After three years, my mother still blanches every time I call New Haven home. And indeed, like many college students, I think of myself as having two homes, one here and one in Washington, D.C., where I grew up.

But when it comes to the government, New Haven is without doubt my home. Here is where I work, so I pay my taxes here. Here is where I live most of the year, so last year the census counted me here. And here is where I walk the streets, play in the parks, frequent the restaurants, am protected by the police and enjoy the other fruits of municipal and state government.

So it is in New Haven that I vote.

Tomorrow is the primary election for New Haven mayor, and because registered Democrats outnumber other voters nearly 4-to-1 here, it is the Democratic primary that will determine the next mayor.

Like it or not, we are all citizens of New Haven. As such, it is not only our right to vote here, it is our duty and responsibility.
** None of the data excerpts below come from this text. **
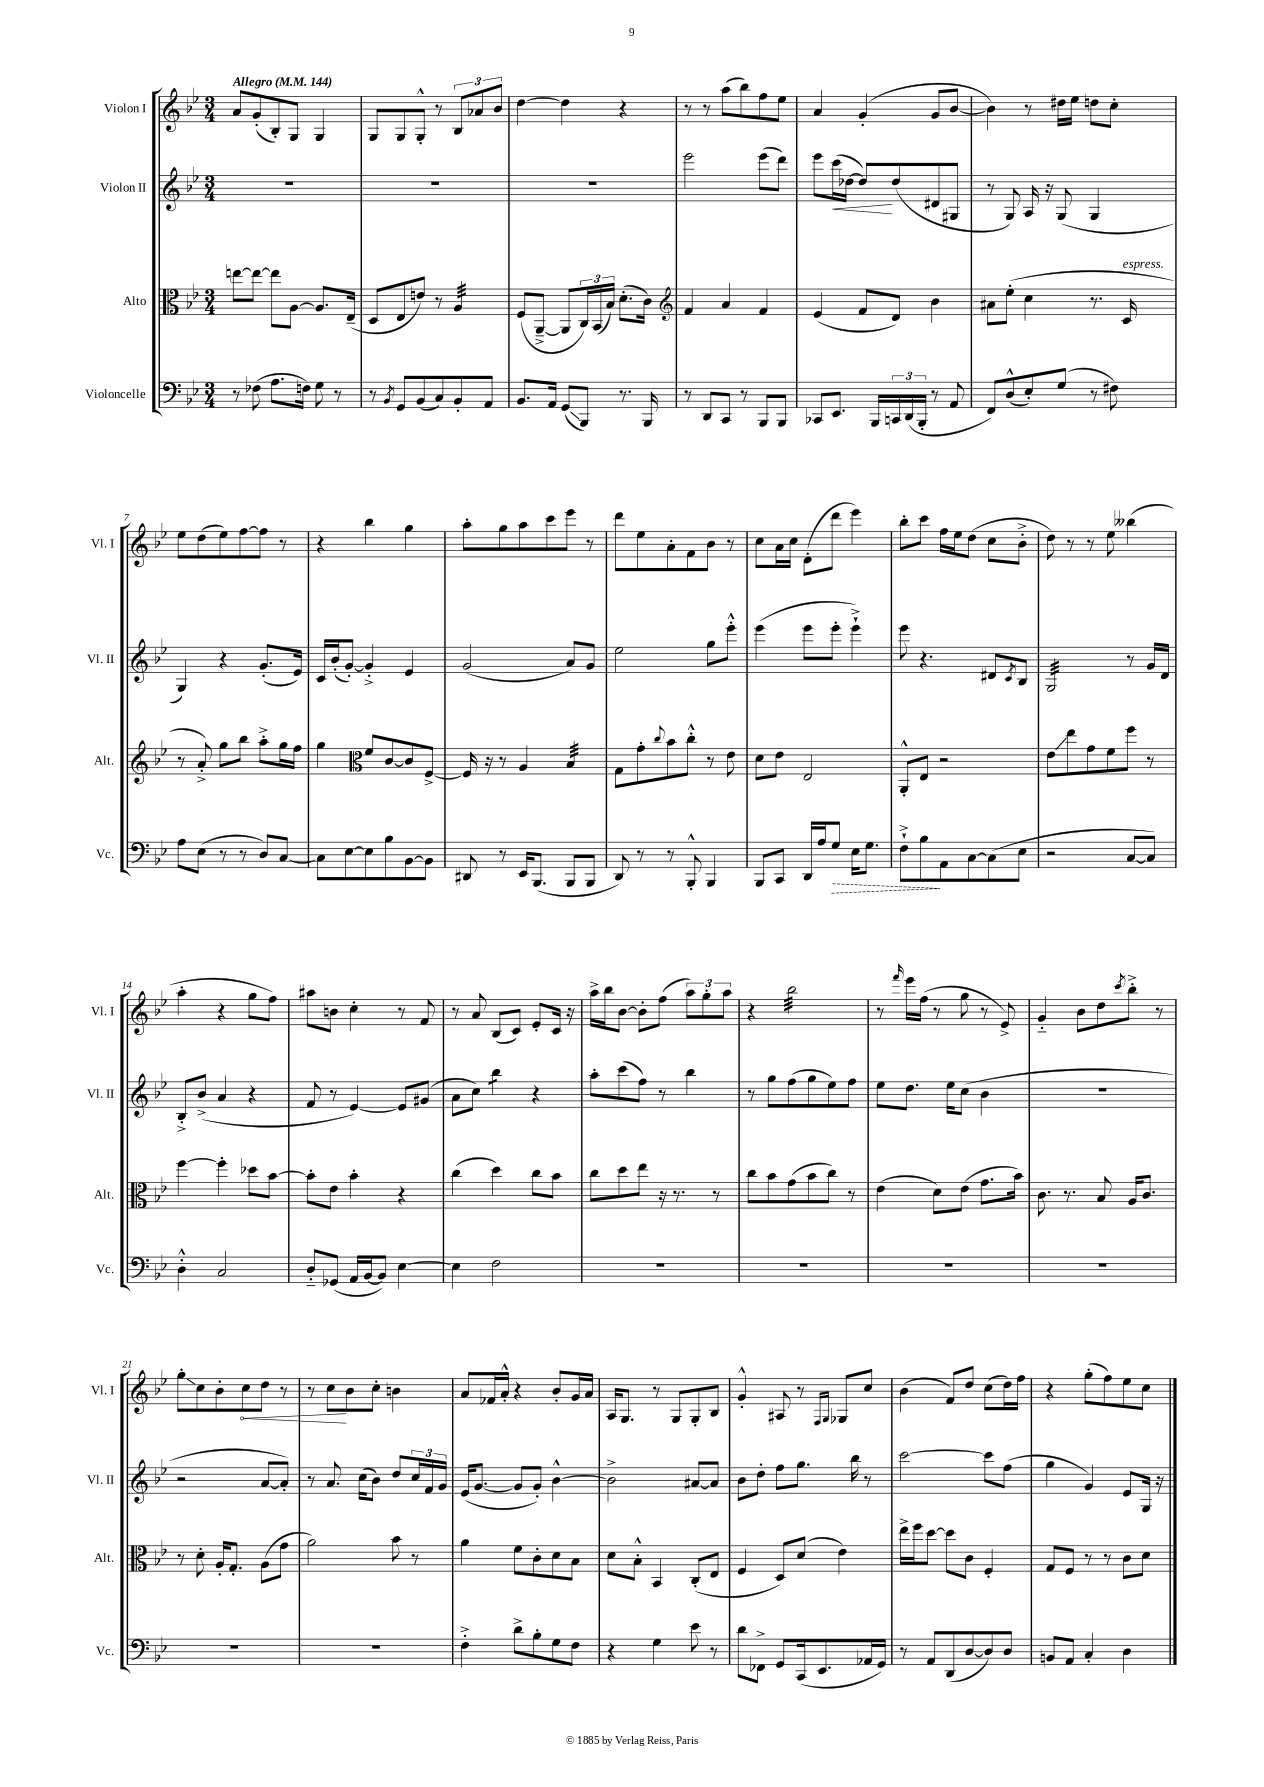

**kern	**kern	**kern	**kern
*staff4	*staff3	*staff2	*staff1
*clefF4	*clefC3	*clefG2	*clefG2
*k[b-e-]	*k[b-e-]	*k[b-e-]	*k[b-e-]
*M3/4	*M3/4	*M3/4	*M3/4
*MM144	*MM144	*MM144	*MM144
8r	[8ee	2.r	8a
(8F-	8ee_	.	(8g'
8.A	8ee]	.	8B-')
.	[8A	.	8G
16F)	.	.	.
8G	8.A]	.	4G
8r	.	.	.
.	(16E-~	.	.
=	=	=	=
8r	8D	2.r	8G
8qBB-	.	.	.
8GG	8E-	.	8G
(8BB-	8e)	.	8G'^^
8C)	8r	.	8r
8BB-'	4A	.	12B-
.	.	.	12a-
8AA	.	.	.
.	.	.	12b-
=	=	=	=
8.BB-	(8F	2.r	[4dd
.	[8AA~^	.	.
16AA	.	.	.
(8GG	8AA]	.	4dd]
8BBB-)	24C)	.	.
.	(24BB-	.	.
.	24B-)	.	.
8.r	(8.d'	.	4r
16BBB-	16c)	.	.
=	=	=	=
*	*clefG2	*	*
8r	4f	2eee-	8r
8DD	.	.	8r
8CC	4a	.	(8aa
8r	.	.	8bb-)
8BBB-	4f	(8eee-	8ff
8BBB-	.	8ddd)	8ee-
=	=	=	=
8CC-	(4e-	8eee-	4a
8.EE-	.	(16ccc	.
.	.	[16dd-	.
.	8f	8dd-])	(4g'
16BBB-	.	.	.
24CC	8d)	(8dd-	.
(24DD	.	.	.
24BBB-'	.	.	.
8r	4b-	8d#	8g
8AA	.	8G#	[8b-
=	=	=	=
8FF)	8a#	8r	4b-])
(8D^^	(8ee-'	8G)	.
8E-')	4cc	16A	8r
.	.	16r	.
(8G	.	(8G	16dd#
.	.	.	16ee-
8r	8.r	4G	8dd
8F#)	.	.	8cc'
.	16c	.	.
=	=	=	=
8A	8r	4G)	8ee-
(8E-	8a'^)	.	(8dd
8r	8gg	4r	8ee-)
8r	8bb-	.	[8ff
8D)	8aa'^	(8.g'	8ff]
[8C	16gg	.	8r
.	16ff	16e-)	.
=	=	=	=
8C]	4gg	16c	4r
.	.	(16b-'	.
[8E-	.	[8g')	.
*	*clefC3	*	*
8E-]	8f	4g'^]	4bb-
8B-	[8c	.	.
[8BB-	8c]	4e-	4gg
8BB-]	[8F^	.	.
=	=	=	=
8DD#	16F]	(2g	8aa'
.	16r	.	.
8r	8r	.	8gg
16EE-	4A	.	8aa
(8.BBB-	.	.	.
.	.	.	8ccc
8BBB-	4B-	8a)	8eee-
8BBB-	.	8g	8r
=	=	=	=
8DD)	8G	2ee-	8ddd
8r	8g'	.	8ee-
.	8qqcc	.	.
8r	8b-	.	8a'
8BBB-'^^	8cc'^^	.	8f
4BBB-	8r	8gg	8b-
.	8e-	8eee-'^^	8r
=	=	=	=
8BBB-	8d	(4eee-	8cc
8CC	8e-	.	16a
.	.	.	16cc
16DD	2E-	8eee-	(8d'
16A	.	.	.
8G	.	8eee-'	8ddd
16E-	.	4eee-`^)	4eee-)
8.G	.	.	.
=	=	=	=
8F`^	8AA'^^	8eee-	8bb-'
8B-	8E-	4.r	8ccc
8AA	2r	.	16ff
.	.	.	16ee-
[8C	.	.	(8dd
(8C]	.	8d#	8cc
.	.	8qc	.
8E-	.	8B-	8b-'^
=	=	=	=
2r	8e-	2G	8dd)
.	8ee-	.	8r
.	8g	.	8r
.	8f	.	8ee-
[8C	8ff	8r	(4bb--
8C])	8r	16g	.
.	.	16d	.
=	=	=	=
4D'^^	[4ff	8B-'^	4aa'
.	.	(8b-^	.
2C	4ff']	4a	4r
.	8dd-	4r	8gg
.	[8b-	.	8ff)
=	=	=	=
8D'~	8b-']	8f	8aa#
(8GG-	8e-	8r	8b
16AA	4b-'	[4e-)	4cc'
[16BB-	.	.	.
8BB-])	.	.	.
[4E-	4r	8e-]	8r
.	.	(8g#	8f
=	=	=	=
4E-]	(4cc	8a	8r
.	.	8cc)	8a
2F	4dd)	4bb-	(8B-
.	.	.	8c)
.	8cc	4r	8e-'
.	8b-	.	16c
.	.	.	16r
=	=	=	=
2.r	8cc	8aa'	16aa^
.	.	.	16bb-
.	8dd	(8ccc	[8b-
.	8ee-	8ff)	8b-']
.	16r	8r	(8ff
.	8.r	.	.
.	.	4bb-	12aa)
.	.	.	12gg'
.	8r	.	.
.	.	.	12aa
=	=	=	=
2.r	8cc	8r	4r
.	8b-	8gg	.
.	(8g	(8ff	2bb-
.	8b-	8gg	.
.	8cc)	8ee-)	.
.	8r	8ff	.
=	=	=	=
2.r	(4e-	8ee-	8r
.	.	.	16qqfff
.	.	8.dd	16eee-
.	.	.	(16ff
.	8d)	.	8r
.	.	16ee-	.
.	(8e-	(8cc	8gg
.	8.g	4b-	8r
.	.	.	8e-^)
.	16b-)	.	.
=	=	=	=
2.r	8.c	2.r	4g'~
.	8.r	.	.
.	.	.	8b-
.	8B-	.	8dd
.	.	.	8qccc
.	16A	.	8bb-'^
.	8.c	.	.
.	.	.	8r
=	=	=	=
2.r	8r	2r	8gg'
.	8d'	.	8cc
.	16A'	.	8b-'
.	8.G'	.	.
.	.	.	8cc
.	(8A	[8a	8dd
.	8g	8a'])	8r
=	=	=	=
2.r	2a)	8r	8r
.	.	8.a	8cc
.	.	.	8b-
.	.	(16cc	.
.	.	8b-)	8cc'
.	8b-	8dd	4b
.	8r	24cc	.
.	.	24f	.
.	.	24g	.
=	=	=	=
4F'^	4a	(16e-	8a
.	.	[8.g	.
.	.	.	16f-
.	.	.	16a'^^
8d^	8f	8g]	4r
8B-'	8c'	8g')	.
8G	8d	[4b-^^	8b-'
8F	8B-	.	16g
.	.	.	16a
=	=	=	=
4r	8d	2b-^]	16A
.	.	.	8.G
.	8B-'^^	.	.
4G	4BB-	.	8r
.	.	.	8G
8e-	(8C'	[8a#	8G'
8r	8E-	8a#]	8B-
=	=	=	=
8d	4F	8b-	4g'^^
8FF-^	.	8dd'	.
8GG	8D)	8ff	8A#
(16CC	(8d	8.gg	8r
8.EE-	.	.	.
.	.	.	16qqF
.	.	.	16qqG
.	4e-)	.	8G-
.	.	16bb-	.
16AA-	.	8r	8cc
16GG)	.	.	.
=	=	=	=
8r	16ee-^	[2ccc	(4b-
.	16ff	.	.
8AA	[8dd	.	.
(8DD	8dd]	.	8f)
[8D	8c	.	8dd
8D])	4F'	8ccc]	(8cc
8D	.	(8ff	16dd)
.	.	.	16ff
=	=	=	=
8BB	8G	4gg	4r
8AA	8F	.	.
4C'	8r	4g)	(8gg'
.	8r	.	8ff)
4D	8c	8e-	8ee-
.	8d	16G	8cc
.	.	16r	.
==	==	==	==
*-	*-	*-	*-
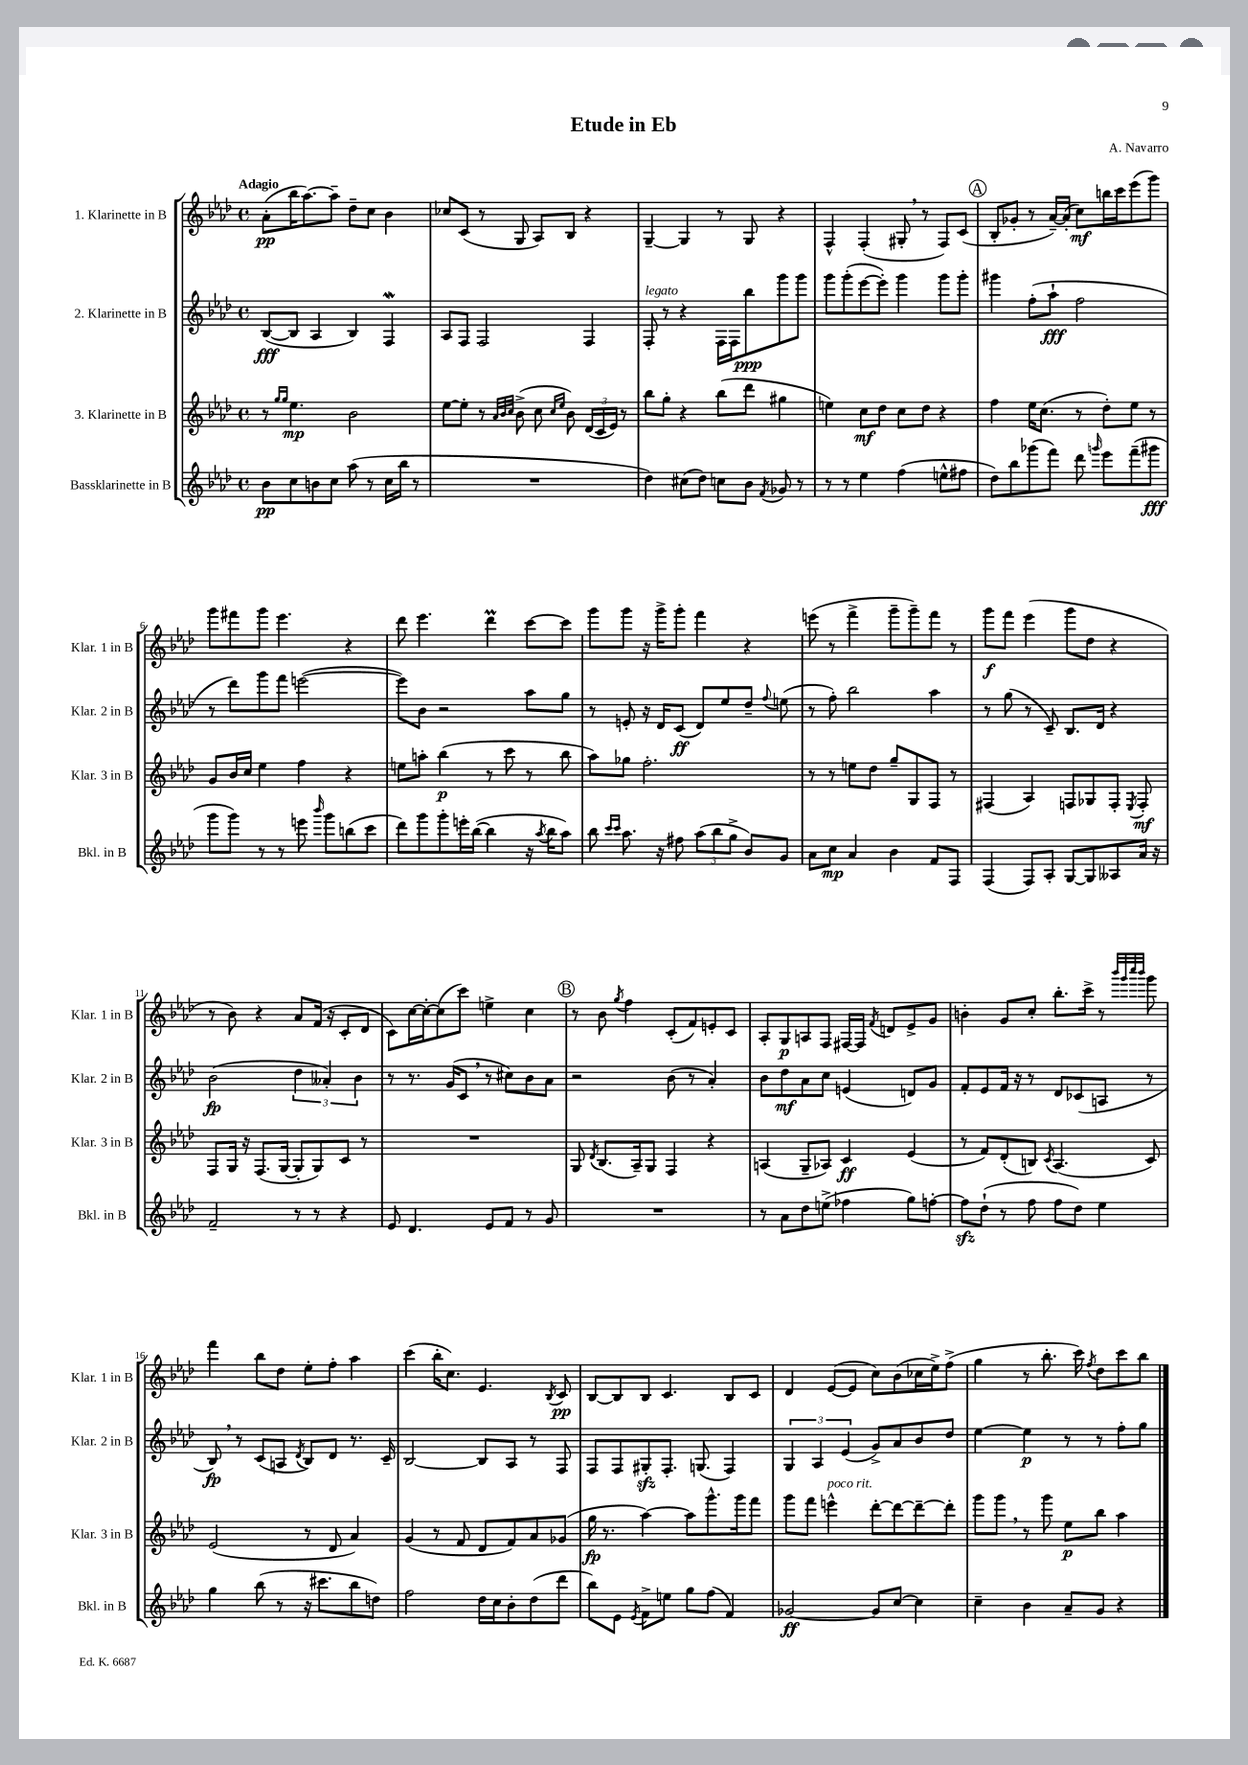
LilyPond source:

\header { title = "Etude in Eb" composer = "A. Navarro" }
<<
\new StaffGroup <<
\new Staff = "s0" \with { instrumentName = "1. Klarinette in B" shortInstrumentName = "Klar. 1 in B" } {
    \clef treble \key aes \major \defaultTimeSignature \time 4/4 \tempo "Adagio"
    \autoBeamOff aes'8[-.\pp( bes''16 aes''8.~) aes''8]-- des''8[-- c''8] bes'4 |
    ces''8[ c'8]( r8 g8 aes8[) bes8] r4 |
    g4~-- g4 r8 g8 r4 |
    f4-^ f4-.( gis8-. \breathe r8 f8[) c'8]( |
    \mark \markup { \circle "A" } bes8[-. ges'8]-. r8 aes'16[~--) aes'16]-.( c''8[\mf) b''16 c'''16 ees'''8( g'''8]) |
    g'''8[ fis'''8 g'''8] ees'''4. r4 |
    des'''8 ees'''4. des'''4\prall c'''8[~ c'''8] |
    g'''8[ g'''8] r16 g'''16[-> g'''8]-. f'''4 r4 |
    e'''8( r8 f'''4-> g'''8[-- g'''8--) f'''8] r8 |
    g'''8[\f f'''8] ees'''4( g'''8[ des''8] r4 |
    r8 bes'8) r4 aes'8[ f'16]( r16 c'8[-. des'8] |
    c'8[) c''16~ c''16~-. c''8( c'''8]) e''4-> c''4 |
    \mark \markup { \circle "B" } r8 bes'8 \acciaccatura { g''8 } f''4 c'8[-.( f'8) e'8-. c'8] |
    aes8[-. g8\p a8 f8] fis16[~ fis16] \acciaccatura { f'8 } d'8[ ees'8-> g'8] |
    b'4-. g'8[ c''8]-. bes''8.[-. c'''16]-> r8 \grace { bes'''32[ g'''32 c''''32 bes'''32] } g'''8 |
    f'''4 bes''8[ des''8] ees''8[-. f''8]-. aes''4 |
    c'''4( bes''16[-. c''8.]) ees'4. \acciaccatura { bes8 } c'8\pp |
    bes8[~ bes8 bes8] c'4. bes8[ c'8] |
    des'4 ees'8[~( ees'8] c''8[) bes'8( ces''16 ees''16->) f''8]->( |
    g''4 r8 bes''8.-. c'''16) \acciaccatura { f''8 } des''8[ c'''8 bes''8] \bar "|." |
}
\new Staff = "s1" \with { instrumentName = "2. Klarinette in B" shortInstrumentName = "Klar. 2 in B" } {
    \clef treble \key aes \major \defaultTimeSignature \time 4/4
    \autoBeamOff bes8[~\fff( bes8] aes4 bes4) f4\mordent |
    aes8[ f8] f2 f4 |
    f8-.^\markup { \italic "legato" } r8 r4 f16[ f16 bes''8\ppp g'''8 g'''8] |
    g'''8[ g'''8-.( ees'''8~ ees'''8]-.) g'''4 g'''8[ g'''8]-. |
    \mark \markup { \circle "A" } gis'''4 f''8[-.( aes''8]-!\fff f''2 |
    r8 des'''8[) g'''8 f'''8] e'''2~( |
    e'''8[) bes'8] r2 aes''8[ g''8] |
    r8 e'8-. r16 des'16[ c'8]\ff( des'8[) ees''8 des''8]-- \appoggiatura { f''8 } e''8( |
    r8 f''8-.) bes''2 aes''4 |
    r8 g''8( r8 c'8--) bes8.[ des'16] r4 |
    bes'2\fp( \tuplet 3/2 { des''4 aeses'4-.) bes'4 } |
    r8 r8. g'16[( c'8] \breathe r8 cis''8[) bes'8 aes'8] |
    \mark \markup { \circle "B" } r2 bes'8( r8 aes'4-.) |
    bes'8[ des''8\mf aes'8 c''8] e'4( d'8[) g'8] |
    f'8[-. ees'8 f'16] r16 r8 des'8[ ces'8( a8] r8 |
    bes8\fp) \breathe r8 c'8[( a8] \acciaccatura { des'8 } bes8[) des'8] r8. c'16-- |
    bes2~ bes8[ aes8] r8 f8 |
    f8[ f8 gis8-.\sfz f8.]-. g8.( f4) |
    \tuplet 3/2 { g4 aes4 ees'4( } g'8[->) aes'8 bes'8 des''8] |
    ees''4~ ees''4\p r8 r8 f''8[-. g''8] \bar "|." |
}
\new Staff = "s2" \with { instrumentName = "3. Klarinette in B" shortInstrumentName = "Klar. 3 in B" } {
    \clef treble \key aes \major \defaultTimeSignature \time 4/4
    \autoBeamOff r8 \grace { g''16[ g''16] } ees''4.\mp bes'2 |
    ees''8[~ ees''8]-. r8 \grace { aes'32[ bes'32 c''32] } bes'8->( c''8 \grace { c''16[ ees''16] } bes'8) \tuplet 3/2 { des'16[( c'16 ees'16]) } r8 |
    bes''8[ g''8]-. r4 bes''8[( des'''8] gis''4 |
    e''4) c''8[\mf des''8] c''8[ des''8] r4 |
    \mark \markup { \circle "A" } f''4 ees''16[ c''8.]( r8 des''8[-.) ees''8] r8 |
    g'8[ bes'16 c''16] ees''4 f''4 r4 |
    e''8[ a''8]-. bes''4\p( r8 c'''8 r8 bes''8 |
    aes''8[) ges''8] f''2.-. |
    r8 r8 e''8[ des''8] g''8[-- g8 f8] r8 |
    fis4( aes4) f8[ ges8 f8]-. \acciaccatura { ees8 } f8-.\mf |
    f8[ g16] r16 f8.[( g16]~ g8[-. g8) c'8] r8 |
    R1 |
    \mark \markup { \circle "B" } g8 \acciaccatura { des'8 } bes8.[( aes16--) g8] f4 r4 |
    a4( g8[-- aes8]) c'4\ff ees'4( |
    r8 f'8[) des'8-.( b8]) \acciaccatura { c'8 } aes4.( c'8) |
    ees'2( r8 des'8 aes'4) |
    g'4( r8 f'8 des'8[ f'8) aes'8 ges'8]( |
    g''16\fp r8. aes''4~) aes''8[ g'''8.-^ g'''16 f'''8] |
    g'''8[ f'''8] e'''4-^^\markup { \italic "poco rit." } des'''8[~-. des'''8~ des'''8~-- des'''8]-. |
    g'''8[ g'''8] \breathe r8 g'''8 ees''8[\p bes''8] aes''4 \bar "|." |
}
\new Staff = "s3" \with { instrumentName = "Bassklarinette in B" shortInstrumentName = "Bkl. in B" } {
    \clef treble \key aes \major \defaultTimeSignature \time 4/4
    \autoBeamOff bes'8[\pp c''8 b'8 c''8] aes''8( r8 c''16[ bes''16] r8 |
    R1 |
    des''4) cis''8[( des''8]) c''8[ bes'8] \acciaccatura { f'8 } ges'8 r8 |
    r8 r8 ees''4 f''4( e''8[-^ fis''8] |
    \mark \markup { \circle "A" } des''8[) bes''8 ges'''8( f'''8]) des'''8 \grace { g'''16 } ees'''8[ f'''8--( gis'''8]\fff |
    g'''8[ g'''8]) r8 r8 e'''8 \grace { bes'''16 } g'''8[ b''8( c'''8] |
    des'''8[) g'''8 g'''8-. e'''16-. bes''16]~( bes''4 r16 \acciaccatura { aes''8 } bes''16[ aes''8]) |
    bes''8 \grace { c'''16[ c'''16] } aes''8. r16 fis''8 \tuplet 3/2 { aes''8[( bes''8 g''8]-> } bes'8[) g'8] |
    aes'8[ c''8]\mp aes'4 bes'4 f'8[ f8] |
    f4( f8[) aes8]-. g8[~ g8 aeses8 aes'16] r16 |
    f'2-- r8 r8 r4 |
    ees'8 des'4. ees'8[ f'8] r8 g'8 |
    \mark \markup { \circle "B" } R1 |
    r8 aes'8[ des''8 e''8]->( fes''4 g''8[) f''8]~-. |
    f''8[\sfz des''8]-!( r8 f''8 f''8[ des''8]) ees''4 |
    g''4 bes''8( r8 r16 cis'''8.[ bes''8 d''8]) |
    f''2 des''16[ c''16 bes'8-. des''8( des'''8] |
    bes''8[) ees'8] \acciaccatura { ees'8 } f'8[-> e''8] g''8[ f''8]( f'4) |
    ges'2~\ff ges'8[ c''8]~ c''4 |
    c''4-- bes'4 aes'8[-- g'8] r4 \bar "|." |
}
>>
>>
Voting is a secular ritual that strengthens communities. When we all go to the voting booth on the same day, we are bound with our fellow citizens by our action. Voting becomes a common experience, and our governance becomes a shared decision. Coming together to make our choices, even the privacy of the voting booth, forces us to imagine ourselves as members of a larger community.

But voting in tomorrow’s primary has more practical purposes than merely imagining ourselves as part of a broader New Haven community. This mayor election has the potential to completely redirect New Haven government and politics.

During the upcoming mayoral term, New Haven will discover whether the improvement in it economy — and all that comes with it — has been due to the careful stewardship of Mayor John DeStefano or whether it was part of a nationwide boom, a thin veneer that will evaporate should a recession come over the rest of the country.

The next mayor, be it state Sen. Martin Looney or DeStefano, will have to make decisions about New Haven schools, about development plans, about ways to attract employers into the city. He will have to decide the best way to improve the city’s housing stock and address the rising tide of asthma that plagues New Haven’s children. Almost immediately, he will have to decide how to work with the Yale administration — New Haven’s largest employer — and the unions that represent Yale workers — one of New Haven’s largest voting blocks.

Even if, in a fit of myopic selfishness, you decide you only care about your smaller community and that you are a citizen only of Yale, not of New Haven, it is still important to vote for mayor. The state of the University cannot be independent of that of the city; Yale both affects and is affected by the city in which it is located.

The poor quality of public schools in the city is often cited by potential professorial recruits who turn down job offers from Yale. So is the perception there won’t be a job for the professor’s spouse. The policies of the next mayor may indeed determine the success of Yale’s recruitment efforts.

Certainly, in an academic year that promises to be full of controversy over unions at Yale, the mayor will play a large role. In 1996, DeStefano acted as a mediator between the unions and the administration and finally brought the two parties to an agreement. Both candidates have professed support for the Federation of Hospital and University Employees, and both have called on the administration to sign a card-count neutrality agreement. The Federation itself is staying neutral in the race, although 1199, the New England Health Care Employees Union, has endorsed Looney.

Whether or not you support the Yale unions, you will be affected by any labor strife this year. Whoever the mayor is, he will almost certainly play a role in resolving any problems we face.

I am not as brave as Harold Bloom. I will tell you only why to vote, not how. Indeed, were it up to me, I would somehow combine DeStefano and Looney because there are attractive and unattractive features in both of them. But on Tuesday, I will pull the lever for one of them, and I will be glad to play a role in the selection of my city’s government.

New Haven is indeed our home, and it is our duty as a citizens to help govern our home.

Jacob Remes is a senior in Saybrook College.